Aneurysmal bone cysts will appear as an empty space on X-ray with thinned surrounding bone. An MRI can better visualize the exact boundaries of the cyst and fluid inside indicative of an aneurysmal bone cyst. On CT scans, aneurysmal bone cysts have a radiodensity of 20 Hounsfield units (HU) or less and are osteolytic. In contrast, intraosseous lipomas have a lower radiodensity of -40 to -60 HU. A biopsy is necessary for diagnosis, either via a core needle biopsy or open biopsy.

Simple bone cysts may appear similar to sarcomas on X-ray. Therefore, further imaging, needle aspiration, or a biopsy may be necessary for diagnosis.

Traumatic bone cysts appear on X-ray as a single bright area with an irregular but well-defined outline.

== Treatment and prevention ==

===Simple (unicameral) bone cyst===
Some simple bone cysts may spontaneously resolve without medical intervention, including after skeletal maturity. Specific treatments are determined based on the size of the cyst, the strength of the bone, medical history, extent of the disease, activity level, symptoms an individual is experiencing, and tolerance for specific medications, procedures, or therapies.
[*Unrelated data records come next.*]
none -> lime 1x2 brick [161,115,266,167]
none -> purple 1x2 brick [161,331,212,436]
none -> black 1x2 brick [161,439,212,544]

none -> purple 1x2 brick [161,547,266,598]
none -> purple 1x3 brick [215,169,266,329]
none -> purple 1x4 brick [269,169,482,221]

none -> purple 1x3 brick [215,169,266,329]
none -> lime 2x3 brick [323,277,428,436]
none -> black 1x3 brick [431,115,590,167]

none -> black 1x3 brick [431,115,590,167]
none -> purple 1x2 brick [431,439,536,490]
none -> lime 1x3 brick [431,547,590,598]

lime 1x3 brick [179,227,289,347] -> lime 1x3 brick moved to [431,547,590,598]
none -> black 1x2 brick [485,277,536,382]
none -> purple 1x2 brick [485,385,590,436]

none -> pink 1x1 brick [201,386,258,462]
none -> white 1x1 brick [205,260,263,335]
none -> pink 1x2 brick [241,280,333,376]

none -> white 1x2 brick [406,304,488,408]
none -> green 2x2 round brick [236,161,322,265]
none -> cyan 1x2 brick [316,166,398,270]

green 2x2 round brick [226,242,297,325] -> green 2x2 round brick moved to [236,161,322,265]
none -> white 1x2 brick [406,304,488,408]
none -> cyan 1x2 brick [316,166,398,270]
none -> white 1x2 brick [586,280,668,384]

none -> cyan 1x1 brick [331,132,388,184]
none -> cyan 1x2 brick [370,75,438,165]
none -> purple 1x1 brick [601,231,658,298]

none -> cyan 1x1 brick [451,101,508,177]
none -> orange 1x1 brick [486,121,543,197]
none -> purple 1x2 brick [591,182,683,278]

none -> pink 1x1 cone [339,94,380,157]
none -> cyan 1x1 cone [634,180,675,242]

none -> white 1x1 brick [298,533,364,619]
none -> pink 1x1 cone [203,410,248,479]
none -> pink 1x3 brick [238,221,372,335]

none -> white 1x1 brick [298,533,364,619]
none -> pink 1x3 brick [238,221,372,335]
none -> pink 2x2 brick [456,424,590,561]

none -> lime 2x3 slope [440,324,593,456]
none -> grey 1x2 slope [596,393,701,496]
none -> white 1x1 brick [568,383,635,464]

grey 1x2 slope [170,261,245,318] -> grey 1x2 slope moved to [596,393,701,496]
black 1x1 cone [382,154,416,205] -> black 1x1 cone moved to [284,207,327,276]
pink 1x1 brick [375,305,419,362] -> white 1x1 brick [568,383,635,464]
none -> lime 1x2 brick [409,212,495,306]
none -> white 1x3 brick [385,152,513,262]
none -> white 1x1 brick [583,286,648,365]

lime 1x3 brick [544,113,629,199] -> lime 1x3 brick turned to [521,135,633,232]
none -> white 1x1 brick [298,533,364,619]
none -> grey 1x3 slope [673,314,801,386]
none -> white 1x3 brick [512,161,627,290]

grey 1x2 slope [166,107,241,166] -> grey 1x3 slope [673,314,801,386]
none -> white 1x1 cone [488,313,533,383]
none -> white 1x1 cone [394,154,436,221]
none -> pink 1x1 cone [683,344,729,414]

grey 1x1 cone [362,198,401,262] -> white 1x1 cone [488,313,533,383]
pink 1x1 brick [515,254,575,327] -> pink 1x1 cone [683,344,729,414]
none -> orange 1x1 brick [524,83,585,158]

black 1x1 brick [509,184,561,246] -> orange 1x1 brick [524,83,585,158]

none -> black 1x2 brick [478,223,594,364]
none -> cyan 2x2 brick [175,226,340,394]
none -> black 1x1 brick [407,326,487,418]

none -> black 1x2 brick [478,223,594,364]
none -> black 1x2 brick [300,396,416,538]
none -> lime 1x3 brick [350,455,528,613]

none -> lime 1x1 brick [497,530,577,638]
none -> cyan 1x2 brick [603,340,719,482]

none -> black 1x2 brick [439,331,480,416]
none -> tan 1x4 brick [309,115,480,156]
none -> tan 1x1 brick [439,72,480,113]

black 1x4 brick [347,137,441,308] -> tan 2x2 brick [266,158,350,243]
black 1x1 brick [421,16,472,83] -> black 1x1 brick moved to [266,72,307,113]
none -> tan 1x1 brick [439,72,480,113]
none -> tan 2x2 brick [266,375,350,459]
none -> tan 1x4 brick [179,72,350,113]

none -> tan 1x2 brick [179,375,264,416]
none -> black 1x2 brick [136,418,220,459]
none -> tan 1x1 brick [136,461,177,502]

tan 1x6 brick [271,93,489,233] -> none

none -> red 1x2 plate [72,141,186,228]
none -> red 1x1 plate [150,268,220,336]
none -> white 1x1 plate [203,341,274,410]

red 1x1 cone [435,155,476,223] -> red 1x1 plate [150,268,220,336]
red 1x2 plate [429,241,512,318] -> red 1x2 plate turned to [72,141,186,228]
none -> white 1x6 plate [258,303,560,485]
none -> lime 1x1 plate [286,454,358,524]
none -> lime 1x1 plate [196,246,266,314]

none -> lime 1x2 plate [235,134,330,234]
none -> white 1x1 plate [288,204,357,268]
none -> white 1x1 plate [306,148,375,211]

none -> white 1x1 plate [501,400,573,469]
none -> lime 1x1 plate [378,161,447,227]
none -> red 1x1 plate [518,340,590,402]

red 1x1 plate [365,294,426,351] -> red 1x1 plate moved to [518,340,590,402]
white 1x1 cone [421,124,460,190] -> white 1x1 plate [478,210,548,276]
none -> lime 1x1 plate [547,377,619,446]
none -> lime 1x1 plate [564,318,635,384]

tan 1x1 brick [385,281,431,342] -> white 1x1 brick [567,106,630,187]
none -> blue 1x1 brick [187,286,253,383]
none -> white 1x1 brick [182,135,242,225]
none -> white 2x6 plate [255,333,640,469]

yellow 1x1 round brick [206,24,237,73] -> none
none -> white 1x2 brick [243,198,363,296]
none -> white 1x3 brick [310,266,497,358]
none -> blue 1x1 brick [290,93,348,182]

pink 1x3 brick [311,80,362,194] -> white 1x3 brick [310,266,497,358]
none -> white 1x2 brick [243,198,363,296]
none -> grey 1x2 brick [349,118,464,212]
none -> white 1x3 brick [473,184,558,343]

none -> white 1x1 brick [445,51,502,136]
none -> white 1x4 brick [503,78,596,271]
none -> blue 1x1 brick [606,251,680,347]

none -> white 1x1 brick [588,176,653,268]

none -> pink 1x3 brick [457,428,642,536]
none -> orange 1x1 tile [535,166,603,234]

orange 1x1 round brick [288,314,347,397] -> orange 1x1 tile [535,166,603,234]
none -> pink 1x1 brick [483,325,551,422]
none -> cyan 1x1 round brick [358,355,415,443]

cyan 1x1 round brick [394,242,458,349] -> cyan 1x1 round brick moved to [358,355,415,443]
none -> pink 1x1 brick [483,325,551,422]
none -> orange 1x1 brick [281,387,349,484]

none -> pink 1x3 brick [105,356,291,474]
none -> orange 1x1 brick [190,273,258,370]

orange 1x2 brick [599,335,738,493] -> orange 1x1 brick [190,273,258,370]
The types of methods used to treat this type of cyst are curettage and bone grafting, aspiration, steroid injections, and bone marrow injections. Watchful waiting and activity modifications are the most common nonsurgical treatments that will help resolve and help prevent unicameral bone cysts from occurring and reoccurring.

===Aneurysmal bone cyst===
Aneurysmal bone cysts can be treated with a variety of different methods. These methods include open curettage and bone grafting with or without adjuvant therapy, cryotherapy, sclerotherapy, ethibloc injections, radionuclide ablation, and selective arterial embolization. En bloc resection and reconstruction with strut grafting are the most common treatments and procedures that prevent recurrences of this type of cyst.

===Traumatic bone cyst===
The traumatic bone cyst treatment consists of surgical exploration, curettage of the osseous socket and bony walls, subsequent filling with blood, and intralesional steroid injections. Young athletes can reduce their risk of traumatic bone cyst by wearing protective mouth wear or protective headgear.

== History ==

Aneurysmal bone cysts were described in 1893 by surgeon William Van Arsdale, who called these lesions "homerus ossifying haematoma". In 1940, pathologist James Ewing used the term "aneurismal" to describe these lesions. Pathologists Henry Jaffé and Louis Lichtenstein first coined the term "aneurismal cyst" in 1942. In 1950, they modified this term to "aneurismal bone cyst". They may be associated with bone tumors. Simple bone cysts were first recognized as a distinct entity in 1910. Jaffe and Lichtenstein also provided a detailed discussion of simple bone cysts in 1942. Traumatic bone cysts were first described by oral surgeons Carl D. Lucas and Theodor Blum in 1929.